Key to any data-driven approach is to have clarity around the data and how it is handled. This page gives an answer to several data related questions.

Supported Data Types and Sources

The Skill Engine has the ability to process both structured and unstructured data - that means that it is compatible with a wide range of data sources. Below, you can find a table with possible data source types (and some examples of these), as well as the data that can typically be used from them. The list is non-exhaustive, so get in touch if you have questions about other options!

Source Example Data Types
HR Information System (e.g. SAP SuccessFactors, Oracle HCM Cloud, Workday…) Employee resume, Employee working history, Employee education, Employee location, Team & division information
Learning Management System or Learing Experience Platform (e.g. Degreed, Docebo, Cornerstone…) Available courses, Employee course history, Employee learning goals
Knowledge Base or Project Management Tool (e.g. Confluence, Jira, Microsoft Teams…) Issue descriptions, Articles written by employees
Communication Tool (e.g. Yammer, email…) Messages exchanged

The accepted format is detailed in the API Specification - typically, a minimal connector layer (as described on the architecture page) is used to bridge the gap between your systems and the Skill Engine API.
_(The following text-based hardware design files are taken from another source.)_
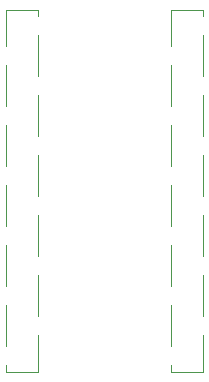
<source format=gbo>
G04 #@! TF.GenerationSoftware,KiCad,Pcbnew,9.0.6*
G04 #@! TF.CreationDate,2025-12-31T14:00:50-06:00*
G04 #@! TF.ProjectId,QFN-20_4x4,51464e2d-3230-45f3-9478-342e6b696361,rev?*
G04 #@! TF.SameCoordinates,Original*
G04 #@! TF.FileFunction,Legend,Bot*
G04 #@! TF.FilePolarity,Positive*
%FSLAX46Y46*%
G04 Gerber Fmt 4.6, Leading zero omitted, Abs format (unit mm)*
G04 Created by KiCad (PCBNEW 9.0.6) date 2025-12-31 14:00:50*
%MOMM*%
%LPD*%
G01*
G04 APERTURE LIST*
%ADD10C,0.120000*%
%ADD11R,2.510000X1.000000*%
%ADD12C,1.700000*%
G04 APERTURE END LIST*
D10*
X130064000Y-105300000D02*
X130064000Y-108410000D01*
X130064000Y-110030000D02*
X130064000Y-113490000D01*
X130064000Y-115110000D02*
X130064000Y-118570000D01*
X130064000Y-120190000D02*
X130064000Y-123650000D01*
X130064000Y-125270000D02*
X130064000Y-128730000D01*
X130064000Y-130350000D02*
X130064000Y-133810000D01*
X130064000Y-135430000D02*
X130064000Y-136000000D01*
X132824000Y-105300000D02*
X130064000Y-105300000D01*
X132824000Y-105300000D02*
X132824000Y-105870000D01*
X132824000Y-107490000D02*
X132824000Y-110950000D01*
X132824000Y-112570000D02*
X132824000Y-116030000D01*
X132824000Y-117650000D02*
X132824000Y-121110000D01*
X132824000Y-122730000D02*
X132824000Y-126190000D01*
X132824000Y-127810000D02*
X132824000Y-131270000D01*
X132824000Y-132890000D02*
X132824000Y-136000000D01*
X132824000Y-136000000D02*
X130064000Y-136000000D01*
X144036000Y-105300000D02*
X144036000Y-108410000D01*
X144036000Y-110030000D02*
X144036000Y-113490000D01*
X144036000Y-115110000D02*
X144036000Y-118570000D01*
X144036000Y-120190000D02*
X144036000Y-123650000D01*
X144036000Y-125270000D02*
X144036000Y-128730000D01*
X144036000Y-130350000D02*
X144036000Y-133810000D01*
X144036000Y-135430000D02*
X144036000Y-136000000D01*
X146796000Y-105300000D02*
X144036000Y-105300000D01*
X146796000Y-105300000D02*
X146796000Y-105870000D01*
X146796000Y-107490000D02*
X146796000Y-110950000D01*
X146796000Y-112570000D02*
X146796000Y-116030000D01*
X146796000Y-117650000D02*
X146796000Y-121110000D01*
X146796000Y-122730000D02*
X146796000Y-126190000D01*
X146796000Y-127810000D02*
X146796000Y-131270000D01*
X146796000Y-132890000D02*
X146796000Y-136000000D01*
X146796000Y-136000000D02*
X144036000Y-136000000D01*
%LPC*%
D11*
X133099000Y-106680000D03*
X129789000Y-109220000D03*
X133099000Y-111760000D03*
X129789000Y-114300000D03*
X133099000Y-116840000D03*
X129789000Y-119380000D03*
X133099000Y-121920000D03*
X129789000Y-124460000D03*
X133099000Y-127000000D03*
X129789000Y-129540000D03*
X133099000Y-132080000D03*
X129789000Y-134620000D03*
X147071000Y-106680000D03*
X143761000Y-109220000D03*
X147071000Y-111760000D03*
X143761000Y-114300000D03*
X147071000Y-116840000D03*
X143761000Y-119380000D03*
X147071000Y-121920000D03*
X143761000Y-124460000D03*
X147071000Y-127000000D03*
X143761000Y-129540000D03*
X147071000Y-132080000D03*
X143761000Y-134620000D03*
D12*
X149860000Y-106680000D03*
X149860000Y-109220000D03*
X149860000Y-111760000D03*
X149860000Y-114300000D03*
X149860000Y-116840000D03*
X149860000Y-119380000D03*
X149860000Y-121920000D03*
X149860000Y-124460000D03*
X149860000Y-127000000D03*
X149860000Y-129540000D03*
X149860000Y-132080000D03*
X149860000Y-134620000D03*
X127000000Y-106680000D03*
X127000000Y-109220000D03*
X127000000Y-111760000D03*
X127000000Y-114300000D03*
X127000000Y-116840000D03*
X127000000Y-119380000D03*
X127000000Y-121920000D03*
X127000000Y-124460000D03*
X127000000Y-127000000D03*
X127000000Y-129540000D03*
X127000000Y-132080000D03*
X127000000Y-134620000D03*
%LPD*%
M02*

</source>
In addition to this fixed format, the Skill Engine API also allows you to leverage your metadata through the custom properties system - this way, you can filter and analyze Employees, Vacancies, and Courses based on any variable you want. For example, you can use this system to compare the skills of entire teams, see the distribution of a specific Skill Cluster over years of service or age... Metadata is allowed as a string (for categorial types) or as a number (for continuous types and quantities).

Data Processing

The Skill Engine processes documents through a process called skill extraction (visualized below). In this process, the Skill Engine reads through both structured and unstructured data, interpreting the skills connected to it and aggregating them into structured skill profiles. If skills are the atoms, you could see skill profiles as the molecules, with the bonds between the atoms representing the interaction between skills. Skill extraction is carried out through artificial intelligence, depending on state-of-the-art language models. While accurately representing the skillset of people, jobs, and courses, skill profiles are anonymous.

schematic representation of skill extraction

Stored Data

The Skill Engine stores your data in a logically separated data store.

Data stored is defined by a crucial principle: only the information that is needed to provide results downstream is retained. For example, resume files, which typically contain a wide range of sensitive personal information, are dropped immediately after their skill profile has been extracted, leaving only a pseudonymized profile. The same holds for any other unstructured data ( e.g. documents), which are never stored inside the Skill Engine.

The metadata of an entity is retained until either the entity or the custom property containing the metadata is removed, since the metadata must be available for flexible queries.